The move reflects growing jitters among bankers and regulators that an influx of capital into commercial real estate lending is causing some in the business to take aggressive risks and could leave banks overexposed to a cyclical industry.
Banks like Bank of America and JPMorgan Chase & Company are choosing in some cases not to compete with small and mid-sized banks, hedge funds, and other financial institutions, which they fear are agreeing to lending terms and prices that would be unheard of in a less feverish environment.
“It’s becoming harder and harder to find transactions that make economic sense,” the head of commercial real estate banking at Bank of America, Eugene Godbold, said. “We’re seeing [loan] structures that have a much higher degree of leverage” than in past years.
“We’re not intentionally slowing down our business,” he added. “But there is an element of prudence that one should exercise in their business.”
JPMorgan executives apparently feel similarly. Growth in the bank’s commercial real estate lending slowed by four percentage points last year. “We did de-emphasize real estate a little bit for us, because we see the market isn’t pricing or returning what it should for the risk in many cases,” the New York bank’s commercial-banking chief, Todd Maclin, said.
The Federal Reserve, in a periodic survey of loan officers earlier this year, found a “considerable easing” of the standards that some banks have adopted for commercial real estate loans. Some bankers also reported lowering the interest rates they demand on such loans. Among the reasons bankers cited was greater competition from banks and other lenders.
The intensifying competition is in part yet another byproduct of the huge supply of capital in the hands of yield hungry investors. The same factor has driven the recent explosion in the markets for various asset-backed securities, which have become popular among hedge funds, insurance companies, and some foreign banks.
To be sure, that trend also is in part a sign that the commercial real estate market remains robust. But some executives are worried that it’s overheating and that banks that compromise on the structure and pricing of loans risk getting burned.
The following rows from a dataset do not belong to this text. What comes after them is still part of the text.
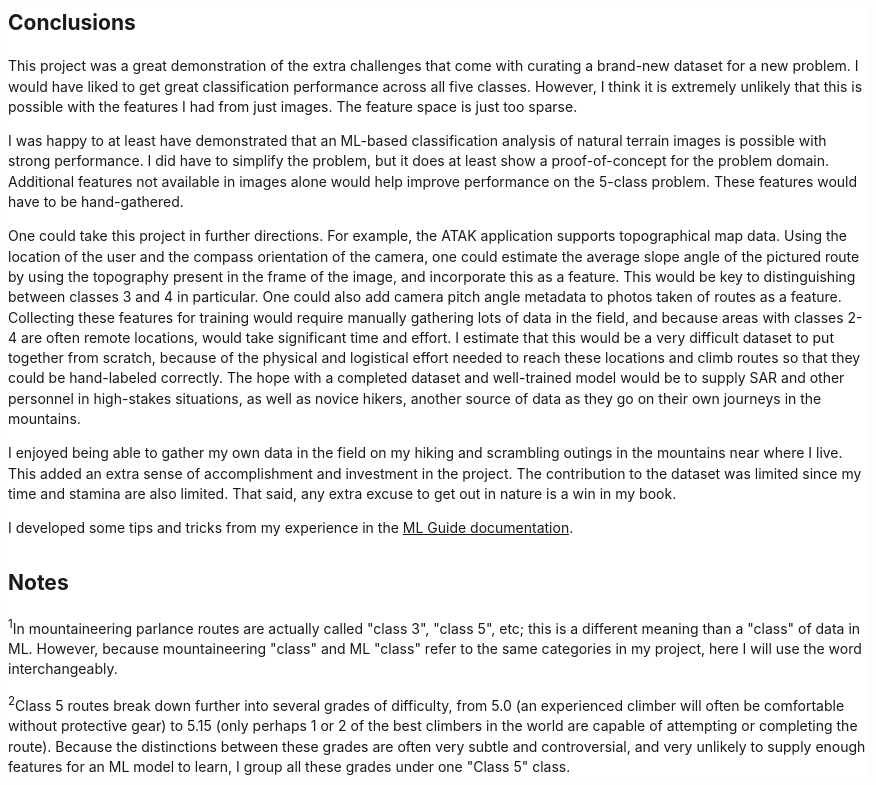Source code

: ## Conclusions

This project was a great demonstration of the extra challenges that come with curating a brand-new dataset for a new problem. I would have liked to get great classification performance across all five classes. However, I think it is extremely unlikely that this is possible with the features I had from just images. The feature space is just too sparse.

I was happy to at least have demonstrated that an ML-based classification analysis of natural terrain images is possible with strong performance. I did have to simplify the problem, but it does at least show a proof-of-concept for the problem domain. Additional features not available in images alone would help improve performance on the 5-class problem. These features would have to be hand-gathered.

One could take this project in further directions. For example, the ATAK application supports topographical map data. Using the location of the user and the compass orientation of the camera, one could estimate the average slope angle of the pictured route by using the topography present in the frame of the image, and incorporate this as a feature. This would be key to distinguishing between classes 3 and 4 in particular. One could also add camera pitch angle metadata to photos taken of routes as a feature. Collecting these features for training would require manually gathering lots of data in the field, and because areas with classes 2-4 are often remote locations, would take significant time and effort. I estimate that this would be a very difficult dataset to put together from scratch, because of the physical and logistical effort needed to reach these locations and climb routes so that they could be hand-labeled correctly. The hope with a completed dataset and well-trained model would be to supply SAR and other personnel in high-stakes situations, as well as novice hikers, another source of data as they go on their own journeys in the mountains.

I enjoyed being able to gather my own data in the field on my hiking and scrambling outings in the mountains near where I live. This added an extra sense of accomplishment and investment in the project. The contribution to the dataset was limited since my time and stamina are also limited. That said, any extra excuse to get out in nature is a win in my book.

I developed some tips and tricks from my experience in the [ML Guide documentation](https://github.com/Toyon/LearnATAK/-/blob/jvanveen-main-patch-18227/ml_training/ML_Guide.md).

## Notes

<sup>1</sup>In mountaineering parlance routes are actually called "class 3", "class 5", etc; this is a different meaning than a "class" of data in ML. However, because mountaineering "class" and ML "class" refer to the same categories in my project, here I will use the word interchangeably.

<sup>2</sup>Class 5 routes break down further into several grades of difficulty, from 5.0 (an experienced climber will often be comfortable without protective gear) to 5.15 (only perhaps 1 or 2 of the best climbers in the world are capable of attempting or completing the route). Because the distinctions between these grades are often very subtle and controversial, and very unlikely to supply enough features for an ML model to learn, I group all these grades under one "Class 5" class.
“I’m from Texas, and I’ve seen this movie before,” Mr. Maclin said at an investor conference in late February. “I just think that you need to be careful and cautious when you’re dealing with these riskier loan classes, because they can come back to haunt you later.”
Such observations have fueled concerns among bank regulators. In January, a group of federal agencies proposed guidelines that would require banks to beef up their capital positions if certain commercial real estate loans comprise especially large chunks of their total loan portfolios.
If enacted, the new guidelines would primarily affect smaller banks, especially in the South and Midwest. Instead, it is executives at the bigger banks who seem to be taking steps to rein in the lending – even though their loan portfolios aren’t overly weighted toward loans and commercial projects like shopping malls and apartment complexes.